[ABOUT THIS EXERCISE]
Under this line are the records; write out word for word the part that begins at the line containing "NIO.2 Substitute Library" and ends at the line containing "for code that depends on", and no more.

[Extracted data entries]
───
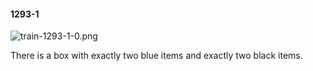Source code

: #### 1293-1
![train-1293-1-0.png](https://github.com/lil-lab/nlvr/raw/master/nlvr/train/images/59/train-1293-1-0.png "train-1293-1-0.png")

There is a box with exactly two blue items and exactly two black items.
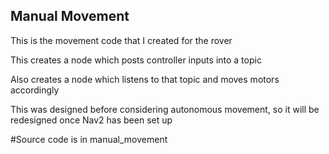 ## Manual Movement
This is the movement code that I created for the rover

This creates a node which posts controller inputs into a topic

Also creates a node which listens to that topic and moves motors accordingly

This was designed before considering autonomous movement, so it will be redesigned once Nav2 has been set up


#Source code is in manual_movement
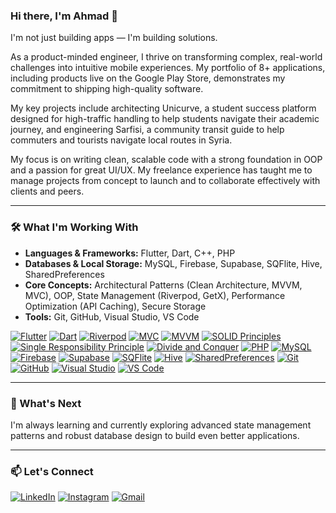 ### Hi there, I'm Ahmad 👋

I'm not just building apps — I'm building solutions.

As a product-minded engineer, I thrive on transforming complex, real-world challenges into intuitive mobile experiences. My portfolio of 8+ applications, including products live on the Google Play Store, demonstrates my commitment to shipping high-quality software.

My key projects include architecting Unicurve, a student success platform designed for high-traffic handling to help students navigate their academic journey, and engineering Sarfisi, a community transit guide to help commuters and tourists navigate local routes in Syria.

My focus is on writing clean, scalable code with a strong foundation in OOP and a passion for great UI/UX. My freelance experience has taught me to manage projects from concept to launch and to collaborate effectively with clients and peers.

---

### 🛠️ What I'm Working With

- **Languages & Frameworks:** Flutter, Dart, C++, PHP
- **Databases & Local Storage:** MySQL, Firebase, Supabase, SQFlite, Hive, SharedPreferences
- **Core Concepts:** Architectural Patterns (Clean Architecture, MVVM, MVC), OOP, State Management (Riverpod, GetX), Performance Optimization (API Caching), Secure Storage
- **Tools:** Git, GitHub, Visual Studio, VS Code

<p align="left">
  <a href="https://flutter.dev" target="_blank"><img src="https://img.shields.io/badge/Flutter-02569B?style=for-the-badge&logo=flutter&logoColor=white" alt="Flutter"></a>
  <a href="https://dart.dev" target="_blank"><img src="https://img.shields.io/badge/Dart-0175C2?style=for-the-badge&logo=dart&logoColor=white" alt="Dart"></a>
  <a href="https://riverpod.dev/" target="_blank"><img src="https://img.shields.io/badge/Riverpod-4A98E8?style=for-the-badge&logo=riverpod&logoColor=white" alt="Riverpod"></a>
  <a href="https://en.wikipedia.org/wiki/Model–view–controller" target="_blank"><img src="https://img.shields.io/badge/Architecture-MVC-3D4C5D?style=for-the-badge" alt="MVC"></a>
  <a href="https://en.wikipedia.org/wiki/Model–view–viewmodel" target="_blank"><img src="https://img.shields.io/badge/Architecture-MVVM-3D4C5D?style=for-the-badge" alt="MVVM"></a>
  <a href="https://en.wikipedia.org/wiki/SOLID" target="_blank"><img src="https://img.shields.io/badge/Principles-SOLID-3D4C5D?style=for-the-badge" alt="SOLID Principles"></a>
  <a href="https://en.wikipedia.org/wiki/Single-responsibility_principle" target="_blank"><img src="https://img.shields.io/badge/Principle-SRP-3D4C5D?style=for-the-badge" alt="Single Responsibility Principle"></a>
  <a href="https://en.wikipedia.org/wiki/Divide-and-conquer_algorithm" target="_blank"><img src="https://img.shields.io/badge/Paradigm-Divide%20%26%20Conquer-3D4C5D?style=for-the-badge" alt="Divide and Conquer"></a>
  <a href="https://www.php.net" target="_blank"><img src="https://img.shields.io/badge/PHP-777BB4?style=for-the-badge&logo=php&logoColor=white" alt="PHP"></a>
  <a href="https://www.mysql.com/" target="_blank"><img src="https://img.shields.io/badge/MySQL-4479A1?style=for-the-badge&logo=mysql&logoColor=white" alt="MySQL"></a>
  <a href="https://firebase.google.com/" target="_blank"><img src="https://img.shields.io/badge/Firebase-FFCA28?style=for-the-badge&logo=firebase&logoColor=black" alt="Firebase"></a>
  <a href="https://supabase.io/" target="_blank"><img src="https://img.shields.io/badge/Supabase-3ECF8E?style=for-the-badge&logo=supabase&logoColor=white" alt="Supabase"></a>
  <a href="https://pub.dev/packages/sqflite" target="_blank"><img src="https://img.shields.io/badge/SQFlite-005174?style=for-the-badge&logo=sqlite&logoColor=white" alt="SQFlite"></a>
  <a href="https://pub.dev/packages/hive" target="_blank"><img src="https://img.shields.io/badge/Hive-FFC107?style=for-the-badge&logo=hive&logoColor=black" alt="Hive"></a>
  <a href="https://pub.dev/packages/shared_preferences" target="_blank"><img src="https://img.shields.io/badge/Shared_Prefs-4A90E2?style=for-the-badge" alt="SharedPreferences"></a>
  <a href="https://git-scm.com/" target="_blank"><img src="https://img.shields.io/badge/GIT-E44C30?style=for-the-badge&logo=git&logoColor=white" alt="Git"></a>
  <a href="https://github.com/" target="_blank"><img src="https://img.shields.io/badge/GitHub-181717?style=for-the-badge&logo=github&logoColor=white" alt="GitHub"></a>
  <a href="https://visualstudio.microsoft.com/" target="_blank"><img src="https://img.shields.io/badge/Visual_Studio-5C2D91?style=for-the-badge&logo=visualstudio&logoColor=white" alt="Visual Studio"></a>
  <a href="https://code.visualstudio.com/" target="_blank"><img src="https://img.shields.io/badge/VS_Code-007ACC?style=for-the-badge&logo=visual-studio-code&logoColor=white" alt="VS Code"></a>
</p>

---

### 🔭 What's Next

I'm always learning and currently exploring advanced state management patterns and robust database design to build even better applications.

---

### 📫 Let's Connect

<p align="left">
  <a href="https://www.linkedin.com/in/ahmad-abdulkarim/" target="_blank"><img src="https://img.shields.io/badge/LinkedIn-0077B5?style=for-the-badge&logo=linkedin&logoColor=white" alt="LinkedIn"></a>
  <a href="https://www.instagram.com/akoding_/" target="_blank"><img src="https://img.shields.io/badge/Instagram-E4405F?style=for-the-badge&logo=instagram&logoColor=white" alt="Instagram"></a>
  <a href="mailto:ahmaddoolt@gmail.com" target="_blank"><img src="https://img.shields.io/badge/Gmail-D14836?style=for-the-badge&logo=gmail&logoColor=white" alt="Gmail"></a>
</p>
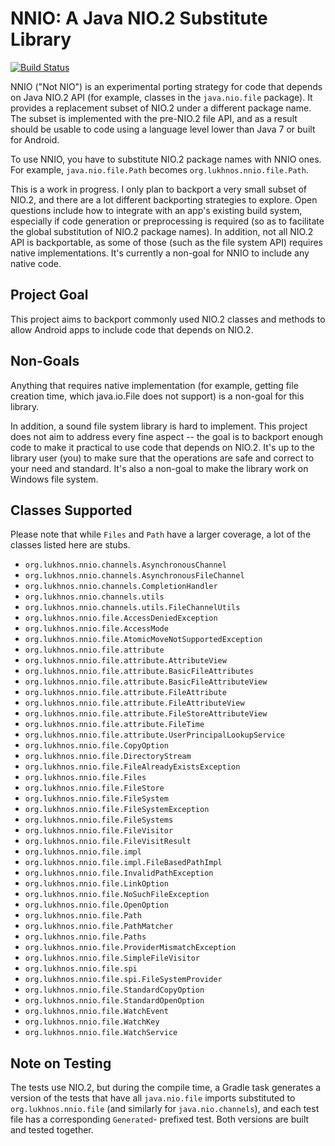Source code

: # NNIO: A Java NIO.2 Substitute Library

[![Build Status](https://travis-ci.org/lukhnos/nnio.svg?branch=master)](https://travis-ci.org/lukhnos/nnio)

NNIO ("Not NIO") is an experimental porting strategy for code that depends on
Java NIO.2 API (for example, classes in the `java.nio.file` package). It
provides a replacement subset of NIO.2 under a different package name. The
subset is implemented with the pre-NIO.2 file API, and as a result should be
usable to code using a language level lower than Java 7 or built for Android.

To use NNIO, you have to substitute NIO.2 package names with NNIO ones. For
example, `java.nio.file.Path` becomes `org.lukhnos.nnio.file.Path`.

This is a work in progress. I only plan to backport a very small subset of
NIO.2, and there are a lot different backporting strategies to explore. Open
questions include how to integrate with an app's existing build system,
especially if code generation or preprocessing is required (so as to facilitate
the global substitution of NIO.2 package names). In addition, not all NIO.2
API is backportable, as some of those (such as the file system API) requires
native implementations. It's currently a non-goal for NNIO to include any
native code.

## Project Goal

This project aims to backport commonly used NIO.2 classes and methods to allow
Android apps to include code that depends on NIO.2.

## Non-Goals

Anything that requires native implementation (for example, getting file
creation time, which java.io.File does not support) is a non-goal for this
library.

In addition, a sound file system library is hard to implement. This project
does not aim to address every fine aspect -- the goal is to backport enough
code to make it practical to use code that depends on NIO.2. It's up to the
library user (you) to make sure that the operations are safe and correct to
your need and standard. It's also a non-goal to make the library work on
Windows file system.


## Classes Supported

Please note that while `Files` and `Path` have a larger coverage, a lot of the
classes listed here are stubs.

* `org.lukhnos.nnio.channels.AsynchronousChannel`
* `org.lukhnos.nnio.channels.AsynchronousFileChannel`
* `org.lukhnos.nnio.channels.CompletionHandler`
* `org.lukhnos.nnio.channels.utils`
* `org.lukhnos.nnio.channels.utils.FileChannelUtils`
* `org.lukhnos.nnio.file.AccessDeniedException`
* `org.lukhnos.nnio.file.AccessMode`
* `org.lukhnos.nnio.file.AtomicMoveNotSupportedException`
* `org.lukhnos.nnio.file.attribute`
* `org.lukhnos.nnio.file.attribute.AttributeView`
* `org.lukhnos.nnio.file.attribute.BasicFileAttributes`
* `org.lukhnos.nnio.file.attribute.BasicFileAttributeView`
* `org.lukhnos.nnio.file.attribute.FileAttribute`
* `org.lukhnos.nnio.file.attribute.FileAttributeView`
* `org.lukhnos.nnio.file.attribute.FileStoreAttributeView`
* `org.lukhnos.nnio.file.attribute.FileTime`
* `org.lukhnos.nnio.file.attribute.UserPrincipalLookupService`
* `org.lukhnos.nnio.file.CopyOption`
* `org.lukhnos.nnio.file.DirectoryStream`
* `org.lukhnos.nnio.file.FileAlreadyExistsException`
* `org.lukhnos.nnio.file.Files`
* `org.lukhnos.nnio.file.FileStore`
* `org.lukhnos.nnio.file.FileSystem`
* `org.lukhnos.nnio.file.FileSystemException`
* `org.lukhnos.nnio.file.FileSystems`
* `org.lukhnos.nnio.file.FileVisitor`
* `org.lukhnos.nnio.file.FileVisitResult`
* `org.lukhnos.nnio.file.impl`
* `org.lukhnos.nnio.file.impl.FileBasedPathImpl`
* `org.lukhnos.nnio.file.InvalidPathException`
* `org.lukhnos.nnio.file.LinkOption`
* `org.lukhnos.nnio.file.NoSuchFileException`
* `org.lukhnos.nnio.file.OpenOption`
* `org.lukhnos.nnio.file.Path`
* `org.lukhnos.nnio.file.PathMatcher`
* `org.lukhnos.nnio.file.Paths`
* `org.lukhnos.nnio.file.ProviderMismatchException`
* `org.lukhnos.nnio.file.SimpleFileVisitor`
* `org.lukhnos.nnio.file.spi`
* `org.lukhnos.nnio.file.spi.FileSystemProvider`
* `org.lukhnos.nnio.file.StandardCopyOption`
* `org.lukhnos.nnio.file.StandardOpenOption`
* `org.lukhnos.nnio.file.WatchEvent`
* `org.lukhnos.nnio.file.WatchKey`
* `org.lukhnos.nnio.file.WatchService`

## Note on Testing

The tests use NIO.2, but during the compile time, a Gradle task generates a
version of the tests that have all `java.nio.file` imports substituted to
`org.lukhnos.nnio.file` (and similarly for `java.nio.channels`), and each test
file has a corresponding `Generated`- prefixed test. Both versions are built
and tested together.

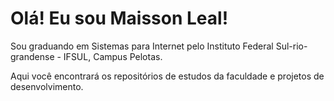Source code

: <h1>Olá! Eu sou Maisson Leal!</h1>
<p></p>Sou graduando em Sistemas para Internet pelo Instituto Federal Sul-rio-grandense - IFSUL, Campus Pelotas.</p>

<p>Aqui você encontrará os repositórios de estudos da faculdade e projetos de desenvolvimento.</p>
───
[EXERCISE SOLUTION]
: # NNIO: A Java NIO.2 Substitute Library

[![Build Status](https://travis-ci.org/lukhnos/nnio.svg?branch=master)](https://travis-ci.org/lukhnos/nnio)

NNIO ("Not NIO") is an experimental porting strategy for code that depends on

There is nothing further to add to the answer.